The first step inserts an unprocessed row into the QUEUE table using the INSERT_EVENT
stored procedure:
The second step updates the TASK_STATUS
field in the QUEUE table to mark it as processed. This step uses the UPDATE_EVENT
stored procedure:
Call Task
The Call Task step is used to run the same task again. A few things to note when setting up the Call Task step:
- When setting up the global configuration:
- Create a username and password specifically for the step to use when running the task — It is recommended you don’t use the same username and password that is used to log into the BPA Platform client as this could lock up the task run
- When setting up the step configuration:
- Data sources and object mapping are not required
- Choose the chunked task as the Object and Queue as the Operation in the Mapping tab
Decision
The Decision step is used to check the number of rows processed.

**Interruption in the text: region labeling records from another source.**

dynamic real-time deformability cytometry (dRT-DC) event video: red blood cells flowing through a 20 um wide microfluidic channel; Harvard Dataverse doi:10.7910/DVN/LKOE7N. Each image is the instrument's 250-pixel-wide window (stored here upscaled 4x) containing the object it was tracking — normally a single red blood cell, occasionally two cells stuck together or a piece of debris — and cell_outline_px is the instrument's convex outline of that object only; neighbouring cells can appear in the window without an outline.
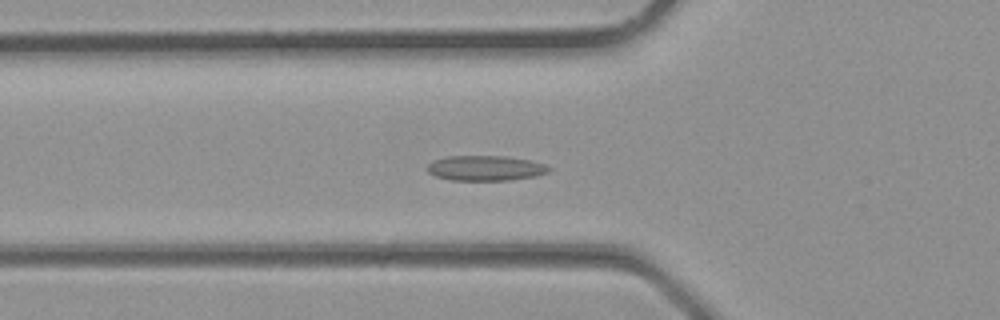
{"species": "common noctule bat (a hibernating species)", "species_latin": "Nyctalus noctula", "temperature_condition": "room temperature", "stored_images_in_passage": 30, "camera_frame_rate_fps": 3000, "um_per_image_px": 0.085, "animal": {"sex": "male", "body_mass_g": 23.1, "forearm_length_mm": 52.7}, "frame": {"image": 1, "passage_image": 6, "time_ms": 1.667, "image_size_px": [1000, 320], "cell_outline_px": [[552, 168], [548, 172], [536, 176], [508, 180], [452, 180], [436, 176], [428, 172], [428, 164], [432, 160], [444, 156], [504, 156], [532, 160], [544, 164]], "centroid_in_image_um": [41.27, 14.28], "position_along_channel_um": 84.5, "area_um2": 17.86}}
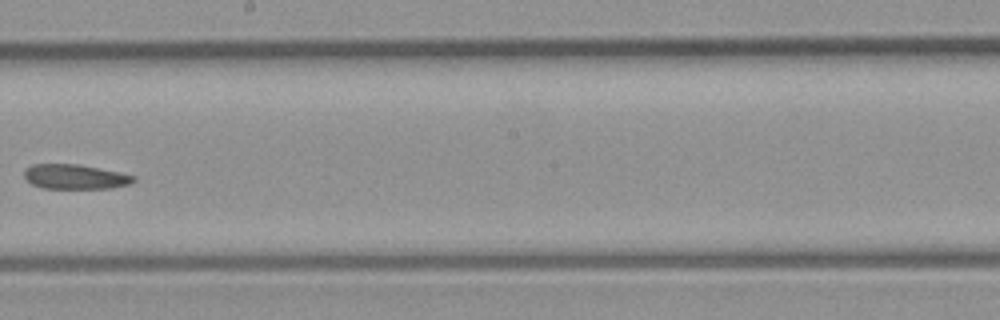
{"frame": {"image": 2, "passage_image": 14, "time_ms": 4.333, "image_size_px": [1000, 320], "cell_outline_px": [[136, 180], [128, 184], [112, 188], [44, 188], [32, 184], [24, 176], [24, 168], [32, 164], [80, 164], [120, 172], [136, 176]], "centroid_in_image_um": [6.39, 15.01], "position_along_channel_um": 241.8, "area_um2": 15.78}}
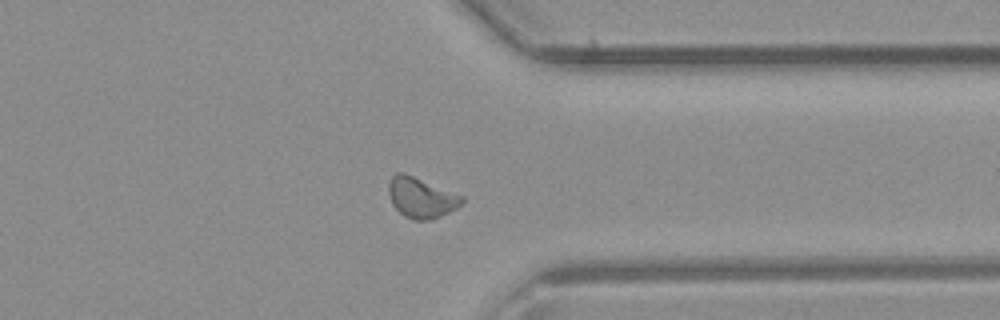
{"frame": {"image": 3, "passage_image": 21, "time_ms": 6.667, "image_size_px": [1000, 320], "cell_outline_px": [[464, 200], [456, 208], [432, 220], [412, 220], [404, 216], [392, 204], [388, 192], [388, 180], [396, 172], [404, 172], [464, 196]], "centroid_in_image_um": [35.77, 16.79], "position_along_channel_um": 375.6, "area_um2": 17.34}}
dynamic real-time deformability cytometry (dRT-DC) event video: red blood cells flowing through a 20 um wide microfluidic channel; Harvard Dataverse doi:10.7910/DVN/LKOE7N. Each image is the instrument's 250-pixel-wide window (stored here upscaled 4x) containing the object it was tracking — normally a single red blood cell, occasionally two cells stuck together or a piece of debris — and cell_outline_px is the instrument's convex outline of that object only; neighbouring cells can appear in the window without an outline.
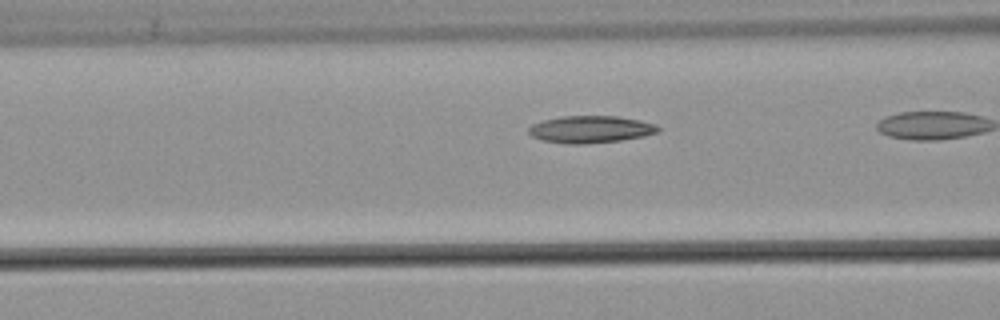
{"species": "common noctule bat (a hibernating species)", "species_latin": "Nyctalus noctula", "temperature_condition": "warm", "stored_images_in_passage": 22, "camera_frame_rate_fps": 3000, "um_per_image_px": 0.085, "animal": {"sex": "male", "body_mass_g": 21.5, "forearm_length_mm": 52.0}, "frame": {"image": 1, "passage_image": 13, "time_ms": 4.0, "image_size_px": [1000, 320], "cell_outline_px": [[660, 132], [644, 136], [620, 140], [584, 144], [568, 144], [544, 140], [532, 136], [528, 132], [528, 128], [532, 124], [544, 120], [560, 116], [616, 116], [640, 120], [656, 124], [660, 128]], "centroid_in_image_um": [50.22, 10.99], "position_along_channel_um": 116.4, "area_um2": 20.46}}
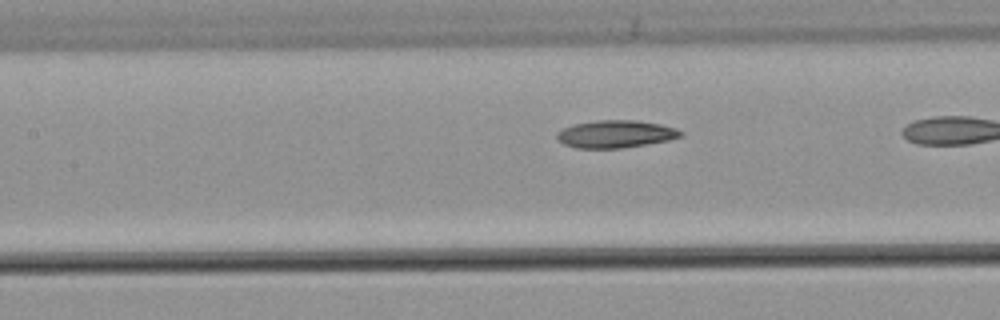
{"frame": {"image": 2, "passage_image": 16, "time_ms": 5.0, "image_size_px": [1000, 320], "cell_outline_px": [[684, 136], [668, 140], [620, 148], [576, 148], [564, 144], [556, 136], [556, 132], [564, 128], [576, 124], [596, 120], [640, 120], [660, 124], [676, 128], [684, 132]], "centroid_in_image_um": [52.36, 11.38], "position_along_channel_um": 155.0, "area_um2": 19.77}}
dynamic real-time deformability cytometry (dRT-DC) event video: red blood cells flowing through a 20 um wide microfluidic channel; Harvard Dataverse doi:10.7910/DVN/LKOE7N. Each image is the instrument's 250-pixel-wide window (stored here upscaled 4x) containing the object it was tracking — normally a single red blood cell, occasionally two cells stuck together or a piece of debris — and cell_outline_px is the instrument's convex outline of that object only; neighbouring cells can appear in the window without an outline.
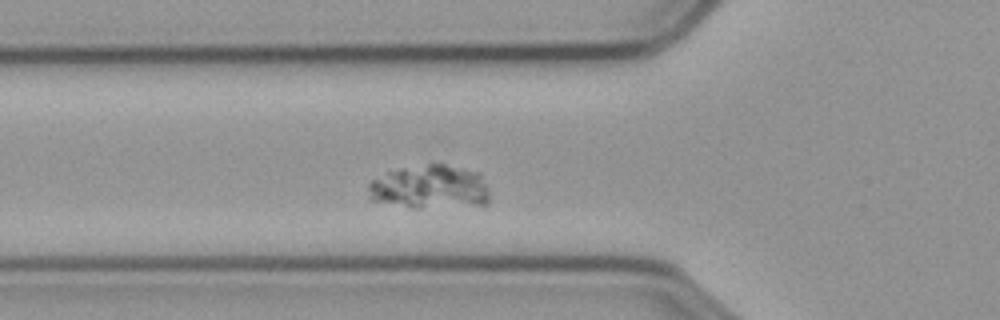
{"species": "common noctule bat (a hibernating species)", "species_latin": "Nyctalus noctula", "temperature_condition": "cold", "stored_images_in_passage": 49, "camera_frame_rate_fps": 3000, "um_per_image_px": 0.085, "animal": {"sex": "male", "body_mass_g": 23.1, "forearm_length_mm": 52.7}, "frame": {"image": 1, "passage_image": 9, "time_ms": 2.667, "image_size_px": [1000, 320], "cell_outline_px": [[488, 204], [420, 208], [412, 208], [368, 200], [368, 184], [372, 180], [388, 172], [400, 168], [428, 164], [444, 164], [480, 172], [488, 188]], "centroid_in_image_um": [36.52, 15.9], "position_along_channel_um": 89.3, "area_um2": 31.1}}
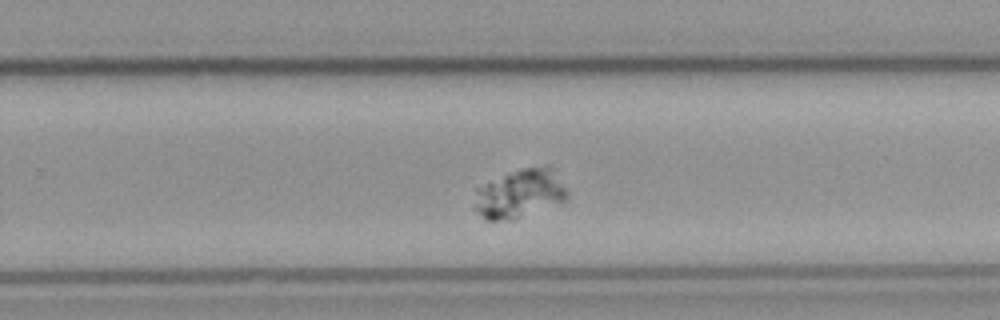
{"frame": {"image": 2, "passage_image": 26, "time_ms": 8.333, "image_size_px": [1000, 320], "cell_outline_px": [[568, 200], [560, 204], [512, 220], [484, 220], [476, 208], [476, 188], [504, 176], [524, 168], [552, 168], [568, 192]], "centroid_in_image_um": [44.23, 16.52], "position_along_channel_um": 285.6, "area_um2": 25.61}}
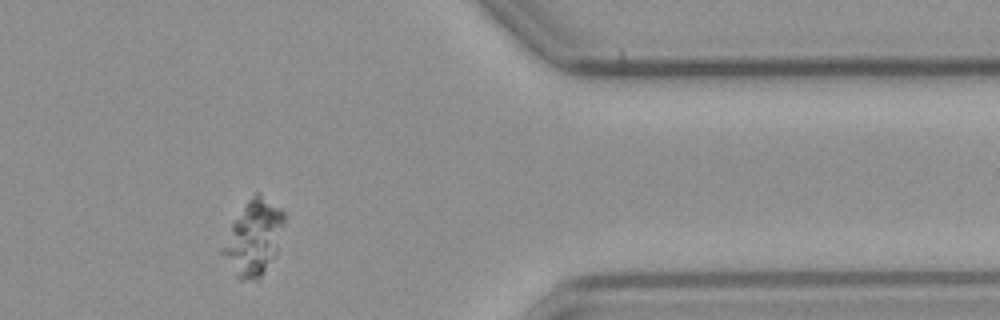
{"frame": {"image": 3, "passage_image": 37, "time_ms": 12.0, "image_size_px": [1000, 320], "cell_outline_px": [[284, 220], [276, 256], [260, 276], [256, 280], [240, 280], [236, 276], [220, 252], [220, 248], [232, 224], [256, 192], [260, 192], [280, 208], [284, 212]], "centroid_in_image_um": [21.56, 20.25], "position_along_channel_um": 389.8, "area_um2": 26.41}}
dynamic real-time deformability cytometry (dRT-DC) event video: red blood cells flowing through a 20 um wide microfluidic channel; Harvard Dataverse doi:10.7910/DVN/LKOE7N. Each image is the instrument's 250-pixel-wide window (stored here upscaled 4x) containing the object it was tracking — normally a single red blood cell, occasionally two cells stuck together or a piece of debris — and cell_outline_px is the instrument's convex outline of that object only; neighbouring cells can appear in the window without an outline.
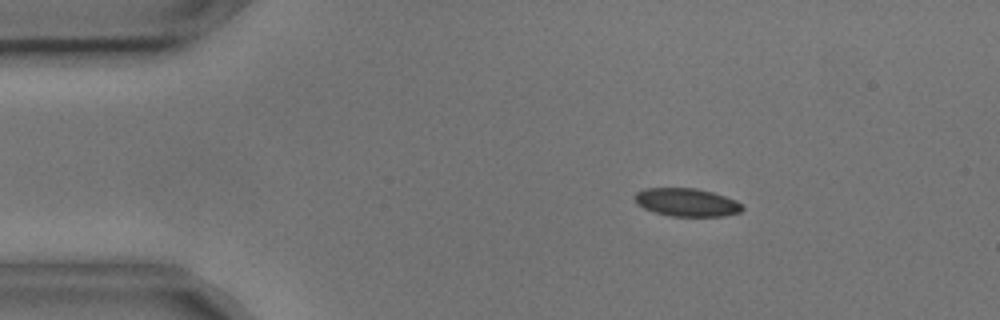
{"species": "common noctule bat (a hibernating species)", "species_latin": "Nyctalus noctula", "temperature_condition": "cold", "stored_images_in_passage": 49, "camera_frame_rate_fps": 3000, "um_per_image_px": 0.085, "animal": {"sex": "male", "body_mass_g": 17.9, "forearm_length_mm": 54.2}, "frame": {"image": 1, "passage_image": 3, "time_ms": 0.667, "image_size_px": [1000, 320], "cell_outline_px": [[744, 208], [740, 212], [724, 216], [668, 216], [644, 208], [636, 204], [632, 196], [636, 192], [644, 188], [696, 188], [712, 192], [736, 200], [744, 204]], "centroid_in_image_um": [58.35, 17.19], "position_along_channel_um": 26.6, "area_um2": 17.8}}
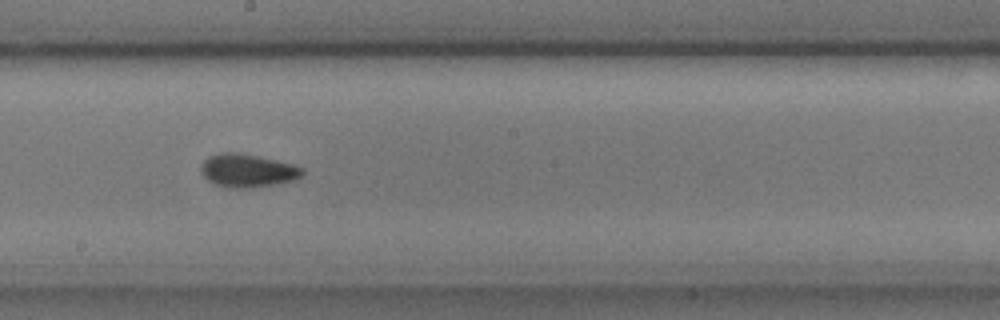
{"frame": {"image": 2, "passage_image": 24, "time_ms": 7.667, "image_size_px": [1000, 320], "cell_outline_px": [[304, 176], [292, 180], [272, 184], [248, 188], [228, 188], [216, 184], [208, 180], [204, 176], [200, 168], [200, 164], [208, 156], [224, 152], [236, 152], [276, 160], [292, 164], [304, 168]], "centroid_in_image_um": [21.03, 14.49], "position_along_channel_um": 227.2, "area_um2": 19.48}}
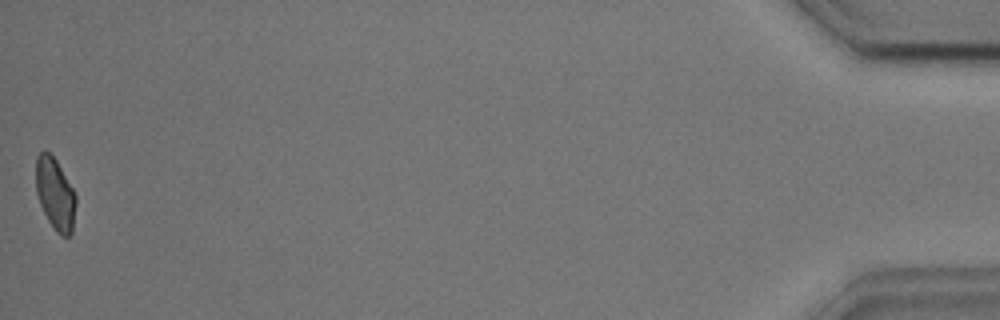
{"frame": {"image": 3, "passage_image": 49, "time_ms": 16.0, "image_size_px": [1000, 320], "cell_outline_px": [[76, 204], [72, 232], [68, 236], [60, 236], [56, 232], [48, 220], [40, 204], [36, 192], [36, 156], [40, 152], [48, 152], [56, 160], [72, 188], [76, 196]], "centroid_in_image_um": [4.69, 16.51], "position_along_channel_um": 430.5, "area_um2": 16.59}, "authors_computed_cell_mechanics": {"area_um2": 17.8602, "velocity_mm_per_s": 3.6275, "shape_relaxation_time_tau1_ms": 3.2466, "shape_relaxation_time_tau2_ms": 1.428, "deformation_change_tau1": 0.0835, "deformation_change_tau2": 0.0576}}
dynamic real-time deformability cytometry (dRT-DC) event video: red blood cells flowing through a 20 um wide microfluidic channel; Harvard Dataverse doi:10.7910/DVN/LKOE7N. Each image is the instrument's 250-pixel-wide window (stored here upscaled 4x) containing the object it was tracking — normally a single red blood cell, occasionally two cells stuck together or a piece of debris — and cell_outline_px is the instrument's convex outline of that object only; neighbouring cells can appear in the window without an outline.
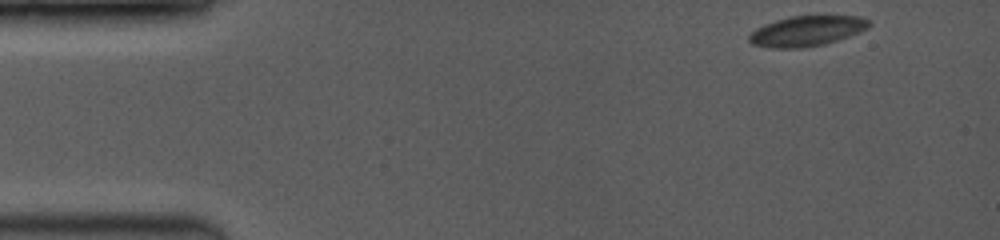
{"species": "common noctule bat (a hibernating species)", "species_latin": "Nyctalus noctula", "temperature_condition": "room temperature", "stored_images_in_passage": 6, "camera_frame_rate_fps": 3500, "um_per_image_px": 0.085, "animal": {"sex": "female", "body_mass_g": 19.0, "forearm_length_mm": 53.3}, "frame": {"image": 1, "passage_image": 1, "time_ms": 0.0, "image_size_px": [1000, 240], "cell_outline_px": [[872, 24], [868, 28], [860, 32], [824, 44], [804, 48], [768, 48], [752, 44], [748, 40], [748, 36], [756, 28], [764, 24], [776, 20], [792, 16], [860, 16], [868, 20]], "centroid_in_image_um": [68.56, 2.64], "position_along_channel_um": 16.4, "area_um2": 21.15}}
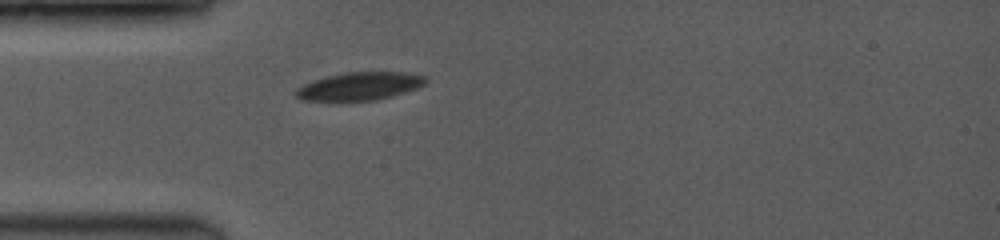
{"frame": {"image": 2, "passage_image": 6, "time_ms": 3.429, "image_size_px": [1000, 240], "cell_outline_px": [[428, 80], [424, 84], [416, 88], [392, 96], [376, 100], [348, 104], [300, 100], [296, 96], [296, 88], [304, 84], [328, 76], [344, 72], [400, 72], [424, 76]], "centroid_in_image_um": [30.49, 7.39], "position_along_channel_um": 54.5, "area_um2": 21.85}}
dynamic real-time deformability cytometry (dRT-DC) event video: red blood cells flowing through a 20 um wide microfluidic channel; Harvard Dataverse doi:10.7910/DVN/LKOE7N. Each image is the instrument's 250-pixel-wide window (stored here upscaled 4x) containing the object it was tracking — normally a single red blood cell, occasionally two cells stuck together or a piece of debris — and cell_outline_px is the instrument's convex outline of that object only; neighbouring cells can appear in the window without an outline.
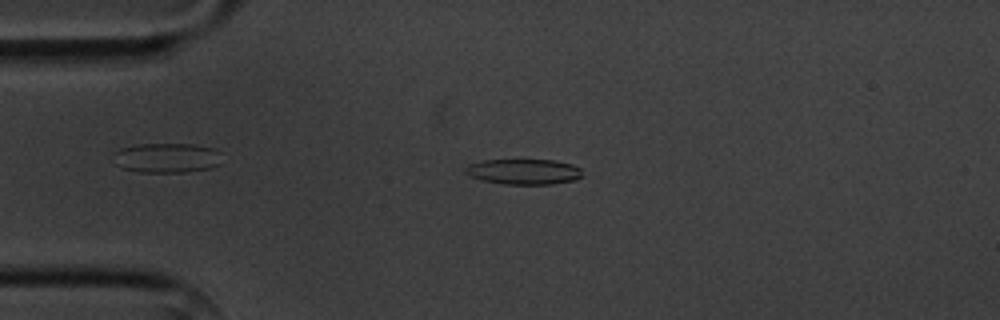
{"species": "common noctule bat (a hibernating species)", "species_latin": "Nyctalus noctula", "temperature_condition": "cold", "stored_images_in_passage": 5, "camera_frame_rate_fps": 3000, "um_per_image_px": 0.085, "animal": {"sex": "male", "body_mass_g": 20.1, "forearm_length_mm": 53.5}, "frame": {"image": 1, "passage_image": 3, "time_ms": 2.333, "image_size_px": [1000, 320], "cell_outline_px": [[584, 176], [576, 180], [552, 184], [504, 184], [484, 180], [468, 176], [464, 172], [464, 168], [468, 164], [480, 160], [556, 160], [572, 164], [580, 168]], "centroid_in_image_um": [44.52, 14.59], "position_along_channel_um": 40.5, "area_um2": 17.57}}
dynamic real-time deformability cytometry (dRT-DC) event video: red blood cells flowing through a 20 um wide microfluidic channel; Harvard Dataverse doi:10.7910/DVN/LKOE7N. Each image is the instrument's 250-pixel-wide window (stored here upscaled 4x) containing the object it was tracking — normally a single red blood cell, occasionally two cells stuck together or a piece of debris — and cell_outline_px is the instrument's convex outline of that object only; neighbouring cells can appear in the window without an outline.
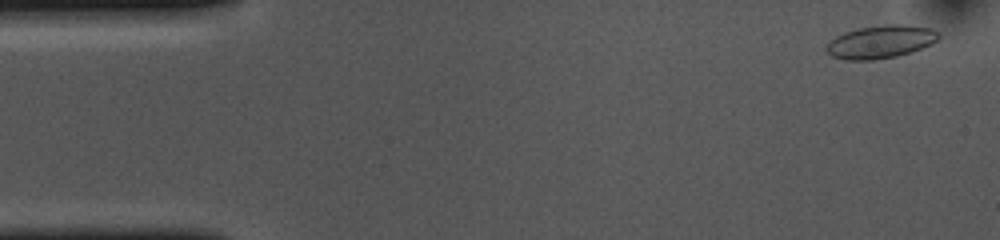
{"species": "common noctule bat (a hibernating species)", "species_latin": "Nyctalus noctula", "temperature_condition": "cold", "stored_images_in_passage": 53, "camera_frame_rate_fps": 3000, "um_per_image_px": 0.085, "animal": {"sex": "female", "body_mass_g": 10.0, "forearm_length_mm": 53.1}, "frame": {"image": 1, "passage_image": 2, "time_ms": 0.333, "image_size_px": [1000, 240], "cell_outline_px": [[940, 36], [936, 40], [912, 52], [896, 56], [872, 60], [844, 60], [832, 56], [824, 48], [836, 36], [844, 32], [860, 28], [884, 24], [904, 24], [932, 28], [940, 32]], "centroid_in_image_um": [74.86, 3.54], "position_along_channel_um": 10.1, "area_um2": 21.5}}
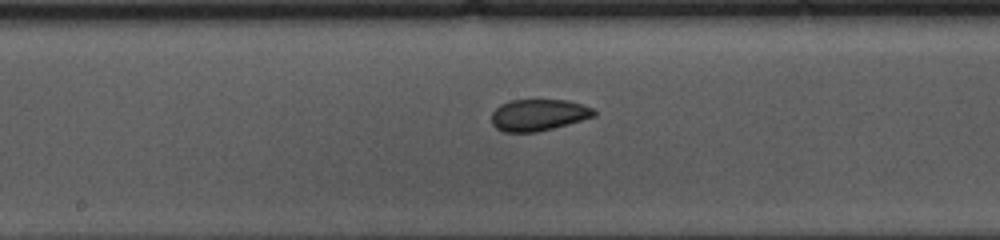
{"frame": {"image": 2, "passage_image": 26, "time_ms": 8.333, "image_size_px": [1000, 240], "cell_outline_px": [[596, 116], [568, 124], [536, 132], [504, 132], [496, 128], [492, 124], [492, 112], [500, 104], [512, 100], [568, 100], [592, 108], [596, 112]], "centroid_in_image_um": [45.75, 9.77], "position_along_channel_um": 202.4, "area_um2": 18.79}}
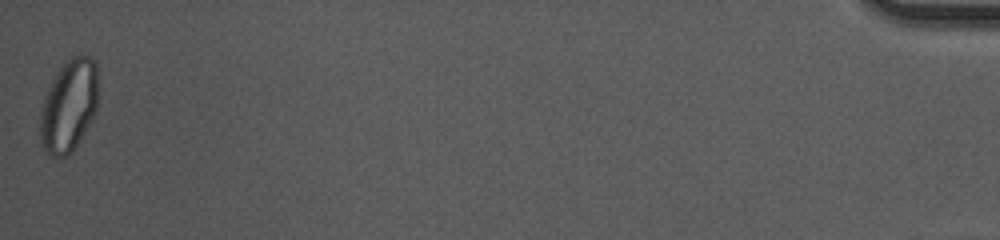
{"frame": {"image": 3, "passage_image": 53, "time_ms": 17.333, "image_size_px": [1000, 240], "cell_outline_px": [[96, 112], [72, 152], [68, 156], [48, 156], [44, 148], [40, 136], [40, 112], [44, 96], [56, 72], [64, 60], [72, 56], [88, 56], [96, 60]], "centroid_in_image_um": [5.83, 8.97], "position_along_channel_um": 429.4, "area_um2": 31.1}, "authors_computed_cell_mechanics": {"area_um2": 20.4612, "velocity_mm_per_s": 3.6594, "shape_relaxation_time_tau1_ms": 9.0064, "shape_relaxation_time_tau2_ms": 2.0551, "deformation_change_tau1": 0.132, "deformation_change_tau2": 0.0707}}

The task should only continue where RowCount > 0
(that is, there are rows to process). This prevents the task from going into an endless loop.
RowCount
property for the task step that generates the initial rows into the Decision step’s Branch Editor:Example Implementation
Let’s take as an example, a BPA Platform task which monitors a sales order system. It obtains a list of all new orders for the day and emails out each order as a PDF report:
- A Database Query (ODBC or OLEDB) task step produces 1000 rows
- A Crystal report is required for each row returned
- Each task run processes 50 rows each time until all 1000 rows have their report generated
Task Design Before Implementing Task Chunking
The following shows the task design before the chunking has been applied:
The task performs the following actions:
- Database Query — Returns a recordset
- Run Crystal Report — Generates a PDF report from the recordset data; one report for each row
- Send Email (SMTP) — Sends an email containing a report
Task Design After Implementing Task Chunking
The following shows the task design after the chunking has been applied:
where:
Database Query Step
Returns a recordset that produces a restricted amount of rows. The SQL in the query step has been amended to JOIN
the Orders table to the new QUEUE table with a WHERE
clause of TASK_STATUS = 0
, ensuring that it only picks up the unprocessed transactions:
SELECT TOP 50 OrderID OrderDate CustomerName FROM [DB_Name].dbo.SalesOrders INNER JOIN [DB_Name].dbo.QUEUE ON [DB_Name].dbo.SalesOrders.OrderID = [DB_Name].dbo.QUEUE.EVENT_ID WHERE [DB_Name].dbo.QUEUE.TASK_STATUS = 0
Replace [DB_Name] with the parent database name.
Loop Control Step
This is a Decision step that checks the RowCount
property of the Database Query step.
INSERT_EVENT Step
This is a Call Stored Procedure (OLEDB) step that inserts an unprocessed row into the QUEUE table using the INSERT_EVENT
stored procedure created in step 2.
Run Crystal Report Step
Using the Run Crystal Report tool, this step generates PDF reports from the recordset data — one for each row.
Send Email Step
Using the Send Email (SMTP) tool, this step then sends an email with the PDF report attached.
UPDATE_EVENT Step
Another Call Stored Procedure (OLEDB) step updates the TASK_STATUS
field in the QUEUE table to mark it as processed. This step uses the UPDATE_EVENT
stored procedure created in step 2.
Call Task Step
The Call Task step loops the task back on itself to retrieve and process the next 50 records.